Feb 3, 2012
I guess by now you have all read the posts on my days that I did not write. I originally set them for release on March 11, because that was when I was ready to tell. I don't tell until after the first trimester, I know things are uncertain for me at best.
After two ultrasounds (when the heartbeat went from 80 to 114 BPM), we went for a third yesterday.

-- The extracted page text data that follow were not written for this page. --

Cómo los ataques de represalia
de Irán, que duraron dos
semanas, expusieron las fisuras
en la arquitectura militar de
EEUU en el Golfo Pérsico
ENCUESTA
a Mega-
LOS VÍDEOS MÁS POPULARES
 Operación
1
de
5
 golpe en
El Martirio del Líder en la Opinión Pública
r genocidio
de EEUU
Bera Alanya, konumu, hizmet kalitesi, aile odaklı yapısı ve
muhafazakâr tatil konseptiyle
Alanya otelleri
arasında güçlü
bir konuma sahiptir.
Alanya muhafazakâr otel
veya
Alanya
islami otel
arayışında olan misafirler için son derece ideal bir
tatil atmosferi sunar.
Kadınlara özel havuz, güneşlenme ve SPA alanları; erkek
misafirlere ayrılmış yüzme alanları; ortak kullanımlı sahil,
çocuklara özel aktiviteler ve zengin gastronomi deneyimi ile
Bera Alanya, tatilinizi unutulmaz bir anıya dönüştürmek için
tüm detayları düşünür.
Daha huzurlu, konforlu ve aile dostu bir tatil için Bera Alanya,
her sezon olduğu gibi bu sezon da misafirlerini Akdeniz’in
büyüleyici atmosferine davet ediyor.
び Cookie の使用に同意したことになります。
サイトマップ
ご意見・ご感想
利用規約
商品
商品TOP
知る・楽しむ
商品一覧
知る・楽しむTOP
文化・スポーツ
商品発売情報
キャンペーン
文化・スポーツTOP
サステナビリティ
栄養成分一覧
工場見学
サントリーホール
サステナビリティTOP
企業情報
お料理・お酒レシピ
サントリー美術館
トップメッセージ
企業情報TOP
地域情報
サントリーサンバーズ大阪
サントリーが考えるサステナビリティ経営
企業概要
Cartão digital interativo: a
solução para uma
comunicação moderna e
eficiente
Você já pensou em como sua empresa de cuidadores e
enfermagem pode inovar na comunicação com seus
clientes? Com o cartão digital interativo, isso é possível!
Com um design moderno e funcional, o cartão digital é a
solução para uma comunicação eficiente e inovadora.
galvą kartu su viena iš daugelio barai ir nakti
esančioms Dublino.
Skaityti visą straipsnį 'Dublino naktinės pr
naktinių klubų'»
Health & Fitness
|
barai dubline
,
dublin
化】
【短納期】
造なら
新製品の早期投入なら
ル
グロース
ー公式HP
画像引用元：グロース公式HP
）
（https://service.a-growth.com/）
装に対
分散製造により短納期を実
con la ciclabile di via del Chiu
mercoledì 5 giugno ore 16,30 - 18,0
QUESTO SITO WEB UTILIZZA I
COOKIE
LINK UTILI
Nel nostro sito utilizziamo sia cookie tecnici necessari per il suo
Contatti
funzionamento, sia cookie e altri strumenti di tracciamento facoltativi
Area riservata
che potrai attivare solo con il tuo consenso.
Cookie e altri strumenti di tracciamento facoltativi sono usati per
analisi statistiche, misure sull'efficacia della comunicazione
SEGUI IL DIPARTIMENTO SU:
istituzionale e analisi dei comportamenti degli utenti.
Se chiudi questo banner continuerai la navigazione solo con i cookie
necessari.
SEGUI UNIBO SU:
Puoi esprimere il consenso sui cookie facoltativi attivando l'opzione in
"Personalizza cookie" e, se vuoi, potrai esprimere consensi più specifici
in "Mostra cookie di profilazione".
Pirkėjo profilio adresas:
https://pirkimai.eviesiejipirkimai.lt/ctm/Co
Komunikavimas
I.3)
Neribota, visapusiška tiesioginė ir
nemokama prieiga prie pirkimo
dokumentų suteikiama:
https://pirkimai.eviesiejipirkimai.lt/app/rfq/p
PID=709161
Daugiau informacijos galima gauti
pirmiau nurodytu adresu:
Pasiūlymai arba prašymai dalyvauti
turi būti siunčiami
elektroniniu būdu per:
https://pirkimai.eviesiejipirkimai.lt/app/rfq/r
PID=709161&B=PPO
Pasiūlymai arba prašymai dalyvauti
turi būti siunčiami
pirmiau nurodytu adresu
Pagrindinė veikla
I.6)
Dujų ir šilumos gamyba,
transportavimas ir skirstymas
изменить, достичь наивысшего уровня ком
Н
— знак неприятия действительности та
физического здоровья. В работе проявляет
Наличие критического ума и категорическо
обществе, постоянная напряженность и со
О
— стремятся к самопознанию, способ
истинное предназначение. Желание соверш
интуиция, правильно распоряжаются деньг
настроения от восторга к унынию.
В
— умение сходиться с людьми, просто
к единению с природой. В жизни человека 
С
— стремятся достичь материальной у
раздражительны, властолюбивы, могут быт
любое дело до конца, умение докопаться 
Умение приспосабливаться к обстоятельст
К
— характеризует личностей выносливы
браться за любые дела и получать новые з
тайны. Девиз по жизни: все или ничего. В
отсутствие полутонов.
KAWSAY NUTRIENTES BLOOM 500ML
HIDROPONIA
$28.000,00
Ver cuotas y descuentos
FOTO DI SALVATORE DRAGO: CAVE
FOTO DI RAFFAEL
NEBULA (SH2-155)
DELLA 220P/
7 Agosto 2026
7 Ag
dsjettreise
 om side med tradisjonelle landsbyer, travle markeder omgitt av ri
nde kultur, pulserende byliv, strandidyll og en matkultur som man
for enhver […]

Only 2 of 6 pregnancies have ended with a live birth. I cry mostly this time because I have never intended my Daughter to be an only child. And she isn't, but now I face the reality that for all practical purposes she is and could remain. It is very sad to know that for a brief time I had my perfect family. I had a girl and a smiling baby boy, and all that is gone now.
I looked at this pregnancy as something to hope for, my husband looked at it as partially a chance to 'do things right'. But it has all vanished as vapor.
I hear from older parents 'at least you can have another child'.
No, it is not that simple.
I loved my children as blessings not as just normality in my life because I recognized they survived inspite of all the odds.
And now I know that even when you have a child they can never be taken for granted.
In this life, you can only guarantee the present and love them here and now. As is true with anybody.
In the end all will be made right, but I continue this journey for now.
I always felt sorrow for the people that believed the best part of their lives was in high school. For the time being, I feel my best was when Perry was alive. And it saddens me.
I have had no innocence with pregnancy since I lost my first. I wish I could have been left in innocence with children. But I have not. And I continue to live, oddly richer and so much poorer for it at the same time. My eyes are clearer, even with the film of tears, than they have ever been. But oh to see Perry Bryce again even if I could not keep this knowing, I would do it in a heartbeat.
A heartbeat... A simple tiny thud of muscle. Just a moment in time repeated for life to continue. Even that eludes me.